Eyigoz, E., Courson, M., Sedeño, L., Rogg, K., Orozco-Arroyave, J. R., Nöth, E., Skodda, S., Trujillo, N., Rodríguez, M., Rusz, J., Muñoz, E., Cardona, J. F., Herrera, E., Hesse, E., Ibáñez, A., Cecchi, G. & García, A. M. (2020). From discourse to pathology: Automatic identification of Parkinson’s disease patients via morphological measures across three languages. Cortex 132, 191-205. doi: https://doi.org/10.1016/j.cortex.2020.08.020

29 de septiembre 2020

Abstract:

Embodied cognition research on Parkinson’s disease (PD) points to disruptions of frontostriatal language functions as sensitive targets for clinical assessment. However, no existing approach has been tested for crosslinguistic validity, let alone by combining naturalistic tasks with machine-learning tools. To address these issues, we conducted the first classifier-based examination of morphological processing (a core frontostriatal function) in spontaneous monologues from PD patients across three typologically different languages.
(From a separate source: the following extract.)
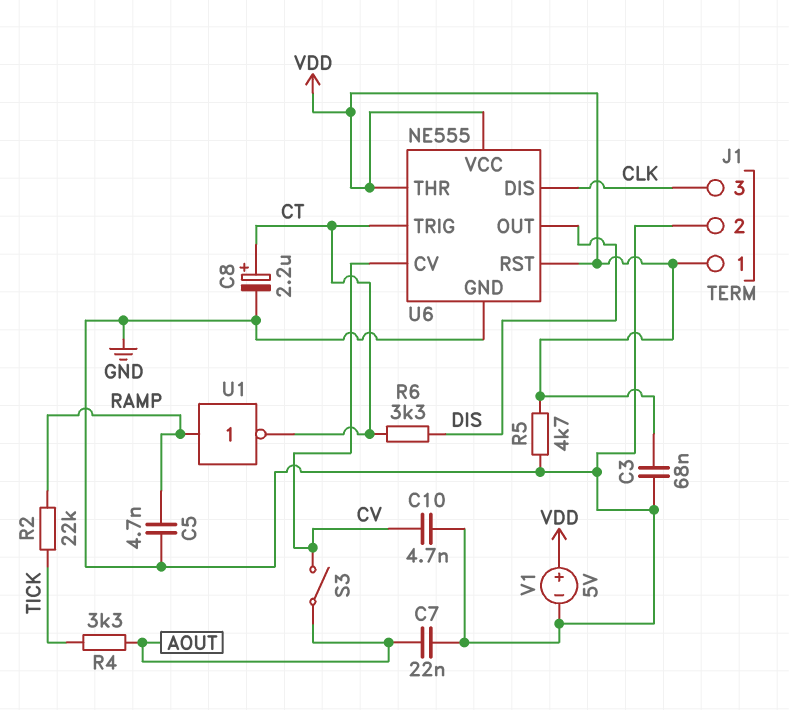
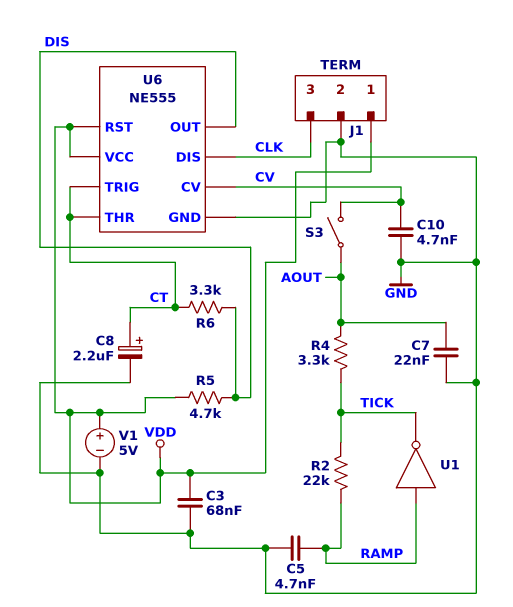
R5: 4.7k (GND, VDD) -> 4.7k (DIS, VDD)
U1: NOT (in RAMP, out CT) -> NOT (in RAMP, out TICK)
U6 pin THR: VDD -> CT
The study comprised 330 participants, encompassing speakers of Spanish (61 patients, 57 matched controls), German (88 patients, 88 matched controls), and Czech (20 patients, 16 matched controls). All subjects described the activities they perform during a regular day, and their monologues were automatically coded via morphological tagging, a computerized method that labels each word with a part-of-speech tag (e.g., noun, verb) and specific morphological tags (e.g., person, gender, number, tense). The ensuing data were subjected to machine-learning analyses to assess whether differential morphological patterns could classify between patients and controls and reflect the former’s degree of motor impairment. Results showed robust classification rates, with over 80% of patients being discriminated from controls in each language separately. Moreover, the most discriminative morphological features were associated with the patients’ motor compromise (as indicated by Pearson r correlations between predicted and collected motor impairment scores that ranged from moderate to moderate-to-strong across languages). Taken together, our results suggest that morphological patterning, an embodied frontostriatal domain, may be distinctively affected in PD across languages and even under ecological testing conditions.